Prove that if $n$ is a Carmichael number, it must be square-free.
(An integer is said to be square-free if there is no perfect square other than $1$ that divides it.)
Argue indirectly. Suppose there is some perfect square other than $1$ that divides $n$. Without loss of generality, we may assume it is a square of some prime $p$.
Identifying the highest power of $p$ that divides $n$ as $p^k$, we can then say $n = p^k m$ where $k \ge 2$ and $gcd(p,m) = 1$.
Note that $gcd(p^k,m)=1$ tells us that we can find a unique solution$\pmod{p^k m}$ for $a$ in the following system of congruences, via the Chinese Remainder Theorem: $$\begin{align*} a &\equiv 1+p&\pmod{p^k}\\ a &\equiv 1&\pmod{m} \end{align*}$$
It must be the case that $gcd(a,n) = 1$, as otherwise there would be a prime $q$ that would divide both $a$ and $n$. This would be a problem as if $q \mid m$, then $q \not\equiv 1\pmod{m}$, and if $q = p$, then $q \not\equiv 1+p\pmod{p^k}$.

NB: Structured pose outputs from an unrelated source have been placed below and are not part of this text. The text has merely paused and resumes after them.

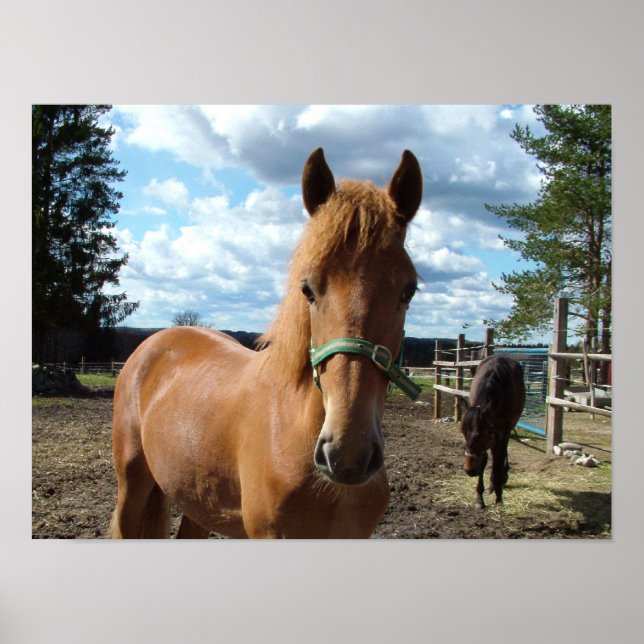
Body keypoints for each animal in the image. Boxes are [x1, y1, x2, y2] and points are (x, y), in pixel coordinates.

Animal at [110, 147, 424, 538]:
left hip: (198, 501)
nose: (347, 453)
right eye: (308, 289)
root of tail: (151, 345)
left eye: (408, 291)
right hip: (131, 485)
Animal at [457, 354, 526, 509]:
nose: (469, 470)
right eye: (463, 433)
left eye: (480, 433)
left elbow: (498, 459)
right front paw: (479, 498)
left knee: (501, 454)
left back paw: (500, 479)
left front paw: (499, 497)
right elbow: (484, 460)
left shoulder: (502, 432)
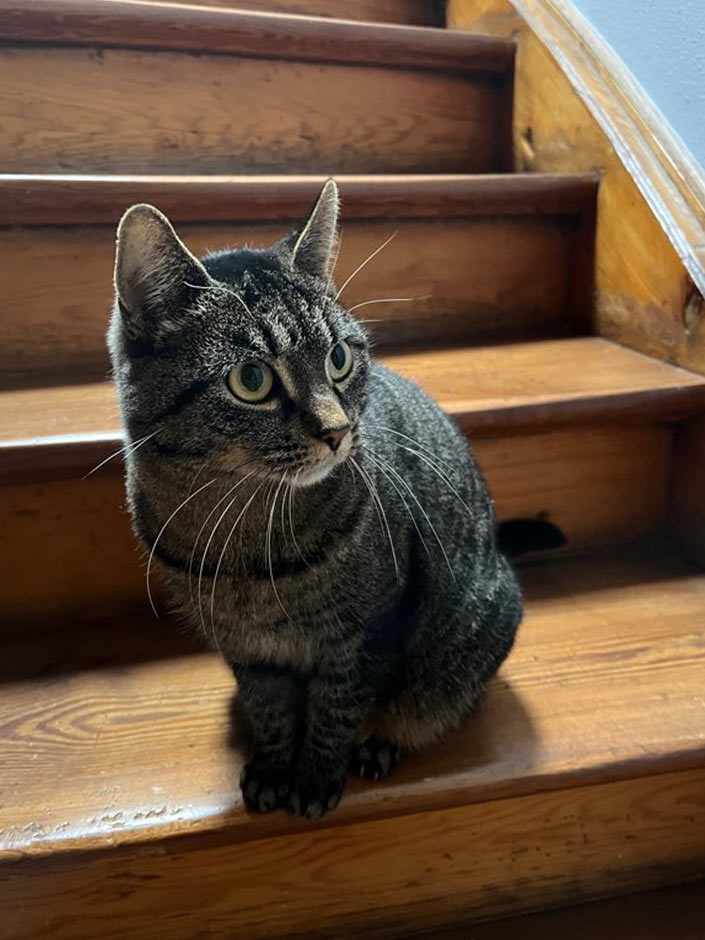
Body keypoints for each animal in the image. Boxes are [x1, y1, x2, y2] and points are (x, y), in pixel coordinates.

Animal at [107, 180, 520, 820]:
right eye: (251, 380)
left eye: (339, 358)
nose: (338, 431)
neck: (250, 540)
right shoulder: (246, 650)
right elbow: (271, 711)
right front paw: (275, 768)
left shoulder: (365, 633)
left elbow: (336, 710)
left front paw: (317, 777)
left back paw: (382, 742)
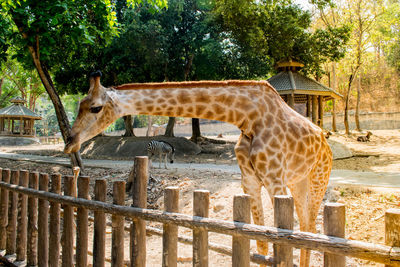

Since $n$ is a Carmichael number and $gcd(a,n) = 1$, we know $$a^{n-1} \equiv 1\pmod{n}$$ Recalling $n$ is a multiple of $p^k$, we can reduce this to $a^{n-1} \equiv 1\pmod{p^k}$, and then recalling the system of congruences above for which $a$ was a solution, we can replace $a$ with $(1+p)$: $$(1+p)^{n-1} \equiv 1\pmod{p^k}$$ Multiplying both sides by $(1+p)$, we have $$(1+p)^n \equiv 1 + p\pmod{p^k}$$ Since $k \ge 2$, we know $p^2 \mid p^k$, allowing us to reduce the modulus even further to $$(1+p)^n \equiv 1 + p\pmod{p^2}$$ However, consider the expansion of $(1+p)^n$ by the binomial theorem. $$\begin{align*} (1+p)^n &= 1 + np + {}_nC_2p^2 + {}_nC_3p^3 + \cdots\\ &= 1 + np + p^2({}_nC_2 + {}_nC_3p + \cdots)\\ &= 1 + np + p^2k\\ &= 1 + p^2k_2 \textrm{ for some } k_2 \in \mathbb{Z}, \textrm{ as } p \mid n\\ &\equiv 1\pmod{p^2} \end{align*}$$ Thus we have argued that both $(1+p) \equiv 1+p\pmod{p^2}$ and $(1+p) \equiv 1\pmod{p^2}$. This is of course impossible. We have the desired contradiction -- thus every Carmichael number $n$ must be square-free.